Fra le numerose incombenze che la moglie del Malcaldi assolve, suo malgrado, ci sono la lettura dei giornali che, dallo scaleo, puntualmente gli fa, soffermandosi sugli articoli selezionati dal marito; l’aggiornamento continuo delle pagine dei social (Facebook, Instagram, X, TikTok) che Attilio Malcaldi frequenta assiduamente (sarà pure un lavativo, ma in rete è attivissimo, non si perde una notizia), e inoltre la compilazione delle parole incrociate, passatempo preferito da Attilio Malcaldi, che è un enigmista provetto. Lei gli legge la definizione e il numero delle caselle in orizzontale o in verticale, lui le dà la risposta che la moglie, con un lapis, si affretta a trascrivere su «La Settimana Enigmistica», dato che lui le mani, callose per lo sforzo e protette da guanti da lavoro in pelle, le ha impegnate nel tenersi sospeso in aria.
Nonostante la posizione acrobatica non proprio edificante e scomoda (almeno dal mio punto di vista), Attilio Malcaldi non ha smesso di frequentare gli amici. Non potendo andare al bar, come prima, ha ridotto drasticamente il numero degli amici con cui s’intrattiene appeso al filo in terrazza. I pochi privilegiati (non più di due alla volta, in turni programmati) si siedono ai piedi penzolanti di Attilio, su delle seggioline di vimini predisposte dalla moglie, e conversano del più e del meno, di calcio, di politica, di quello che avviene in tv (in terrazza, dentro un cestino, calato giù dal tetto con una corda, Attilio si è fatto mettere un piccolo televisore che gli arriva proprio all’altezza degli occhi), degli scioperi che paralizzano i trasporti, della seconda elezione di Trump, del governo che non governa, delle divisioni nell’area di sinistra, di quella lì che sembra sia rimasta incinta dopo una relazione con un ministro della Repubblica.
La gente a Castelfranco Veneto parla spesso di «quel signore appeso a un filo», figuriamoci se la gente si lascia sfuggire un fatto di cronaca così particolare, la sua storia è sulla bocca di tutti, si ricamano chiacchiere sulla vita di Attilio Malcaldi, risvolti inventati di sana pianta, notizie false, aneddoti sui motivi che lo hanno spinto a quella scelta incomprensibile, in primo luogo la voglia di non lavorare; persino sui giornali locali sono usciti degli articoli di cronaca dedicati al «folle sospeso in aria», questa l’etichetta che gli hanno affibbiato i cronisti.
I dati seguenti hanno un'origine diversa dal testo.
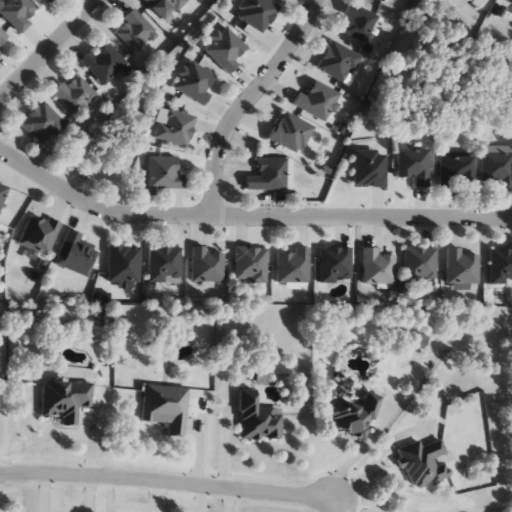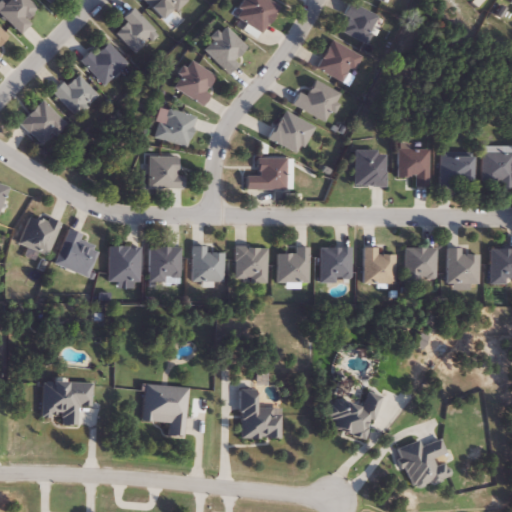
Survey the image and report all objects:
building: (377, 0)
building: (378, 0)
building: (44, 1)
building: (44, 1)
building: (157, 6)
building: (157, 6)
building: (249, 13)
building: (249, 13)
building: (13, 14)
building: (13, 14)
building: (352, 23)
building: (352, 23)
building: (127, 31)
building: (127, 32)
road: (46, 46)
building: (217, 51)
building: (217, 51)
building: (333, 62)
building: (97, 63)
building: (333, 63)
building: (98, 64)
building: (184, 84)
building: (185, 84)
building: (68, 95)
building: (69, 95)
road: (239, 99)
building: (311, 100)
building: (311, 100)
building: (36, 123)
building: (36, 124)
building: (166, 128)
building: (167, 128)
building: (283, 133)
building: (284, 134)
building: (406, 167)
building: (406, 167)
building: (489, 167)
building: (489, 167)
building: (361, 169)
building: (361, 169)
building: (447, 169)
building: (447, 169)
building: (156, 175)
building: (156, 175)
building: (265, 176)
building: (265, 176)
building: (0, 187)
building: (0, 188)
road: (247, 216)
building: (36, 235)
building: (37, 235)
building: (71, 254)
building: (71, 254)
building: (117, 265)
building: (159, 265)
building: (159, 265)
building: (246, 265)
building: (329, 265)
building: (329, 265)
building: (117, 266)
building: (247, 266)
building: (414, 266)
building: (415, 266)
building: (203, 267)
building: (203, 267)
building: (289, 267)
building: (497, 267)
building: (497, 267)
building: (290, 268)
building: (372, 268)
building: (457, 268)
building: (458, 268)
building: (372, 269)
building: (58, 403)
building: (59, 403)
building: (161, 408)
building: (161, 409)
building: (350, 416)
building: (350, 417)
building: (253, 419)
building: (253, 420)
building: (419, 464)
building: (419, 464)
road: (166, 481)
road: (329, 509)
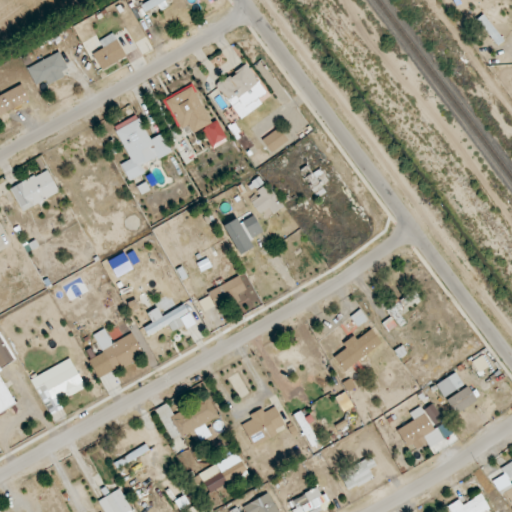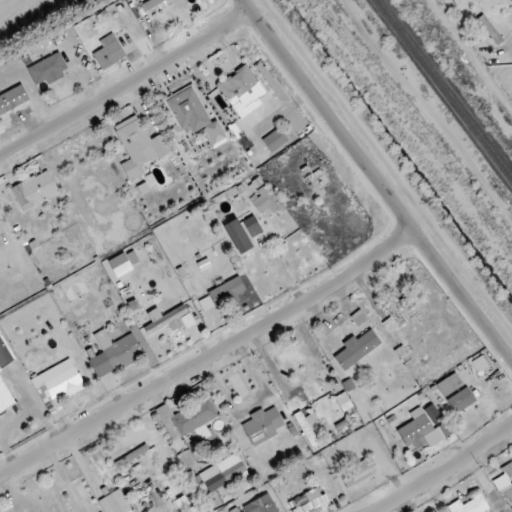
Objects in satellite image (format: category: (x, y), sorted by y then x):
building: (153, 5)
building: (492, 32)
building: (108, 52)
building: (48, 69)
road: (126, 86)
railway: (444, 88)
building: (242, 91)
building: (13, 99)
building: (188, 110)
building: (214, 135)
building: (274, 140)
building: (139, 146)
road: (378, 179)
building: (316, 184)
building: (34, 190)
building: (266, 201)
building: (252, 226)
building: (238, 236)
building: (229, 289)
building: (206, 303)
building: (394, 316)
building: (359, 318)
building: (169, 320)
building: (357, 348)
building: (120, 351)
road: (209, 356)
building: (57, 384)
building: (445, 387)
building: (460, 400)
building: (433, 414)
building: (186, 417)
building: (262, 425)
building: (422, 431)
building: (187, 460)
road: (445, 471)
building: (222, 472)
building: (357, 473)
building: (505, 481)
building: (310, 501)
building: (115, 502)
building: (261, 505)
building: (470, 505)
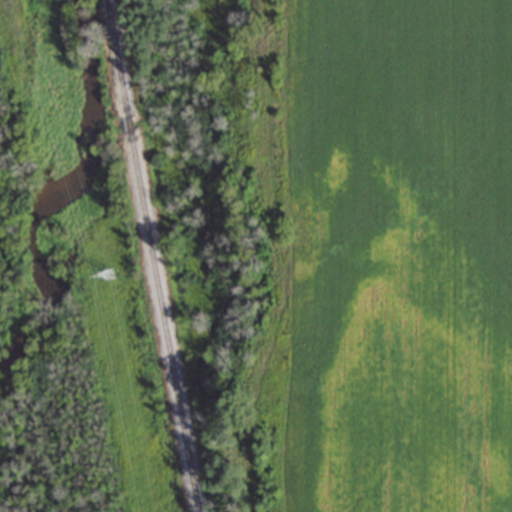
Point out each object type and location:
railway: (159, 256)
river: (88, 258)
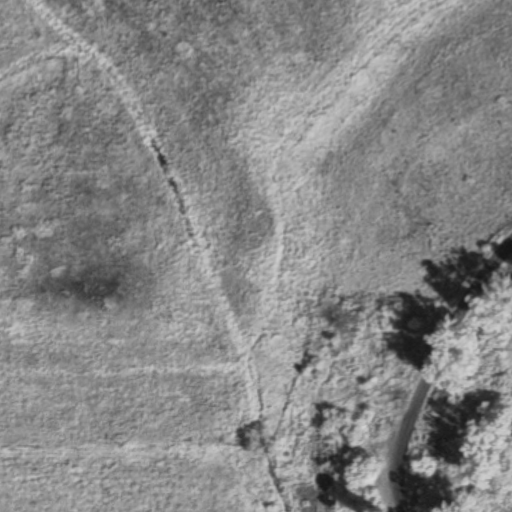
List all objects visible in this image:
road: (429, 365)
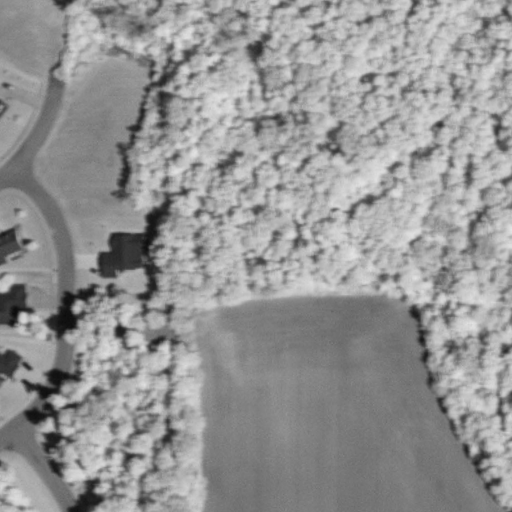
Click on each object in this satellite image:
road: (48, 95)
building: (3, 105)
building: (12, 245)
building: (15, 305)
road: (65, 307)
building: (10, 364)
road: (44, 468)
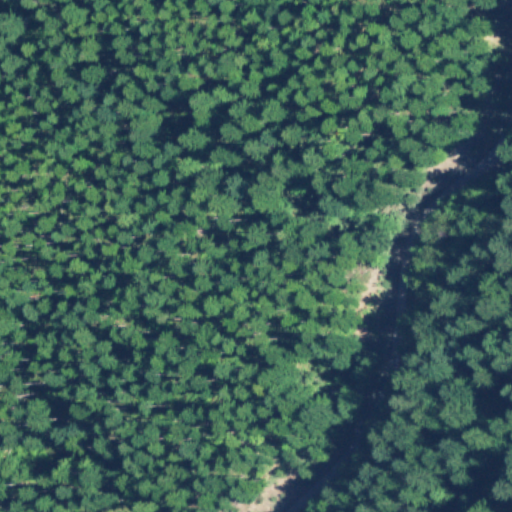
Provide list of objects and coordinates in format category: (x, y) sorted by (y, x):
road: (368, 294)
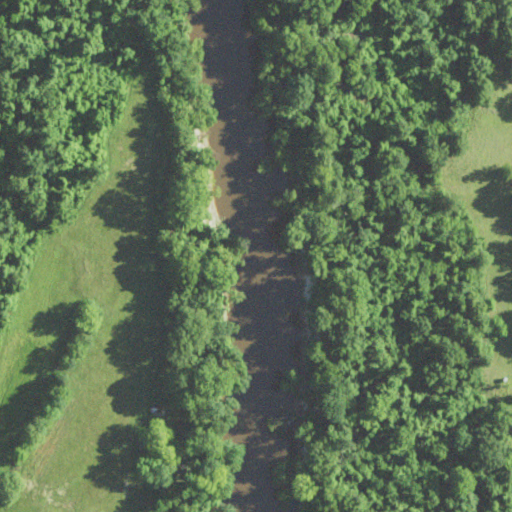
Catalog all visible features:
river: (248, 255)
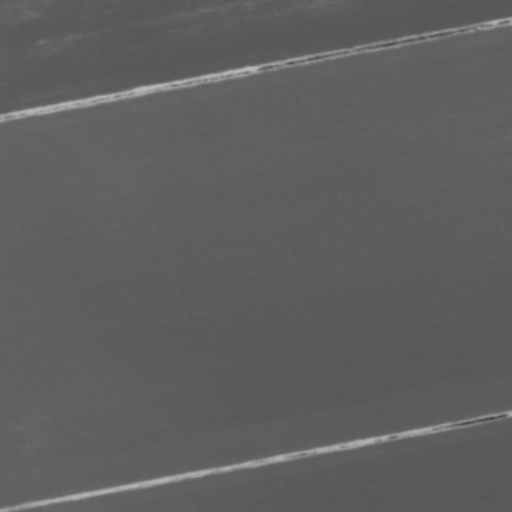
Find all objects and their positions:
crop: (256, 256)
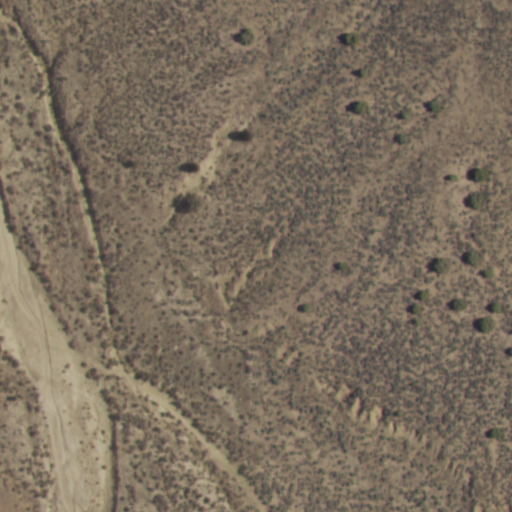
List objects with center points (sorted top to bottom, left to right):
river: (58, 385)
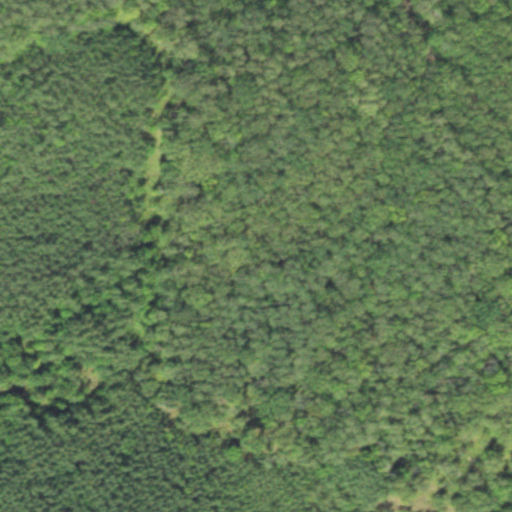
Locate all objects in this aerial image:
road: (455, 76)
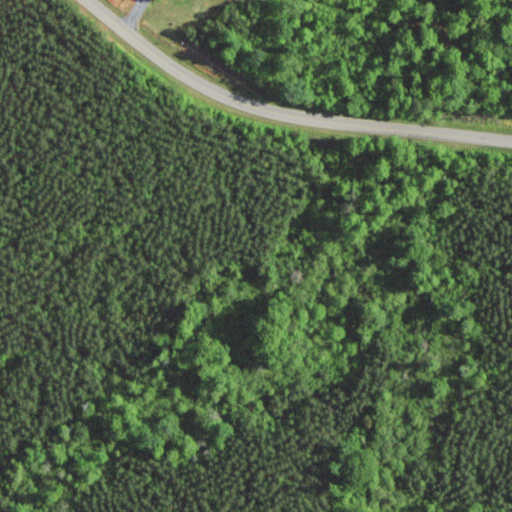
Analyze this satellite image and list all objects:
road: (282, 116)
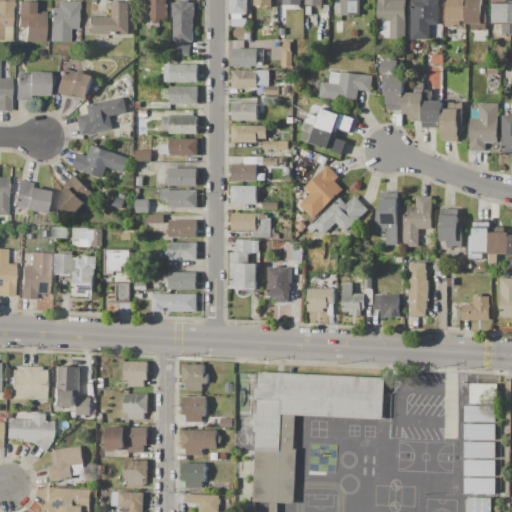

Qualcuno si è domandato se Attlio Malcaldi, quando cala la sera, abbia il buon senso di scendere dal filo a cui è aggrappato e vada a dormire nel suo letto, al calduccio, accanto alla moglie. Per dissipare il dubbio, una volta dei giovinastri di Castelfranco Veneto, incappucciati per non farsi riconoscere dalle telecamere sistemate in strada, sono passati sotto la casa dei Malcaldi, a notte fonda, verso le tre, e hanno illuminato la terrazza con una potente torcia.
Attilio Malcaldi era lì, appeso al filo, che dormiva tranquillo e beato, sembrava un angioletto del Giorgione. Tanto tranquillo che, nonostante la precaria posizione cui nessuno l’ha costretto, russava come un trattore in movimento, infrangendo con il suo ronfare rumoroso il silenzio della notte.
Si è svegliato di soprassalto solo quando i giovinastri, figli di puttana, gli hanno tirato un petardo sulla terrazza.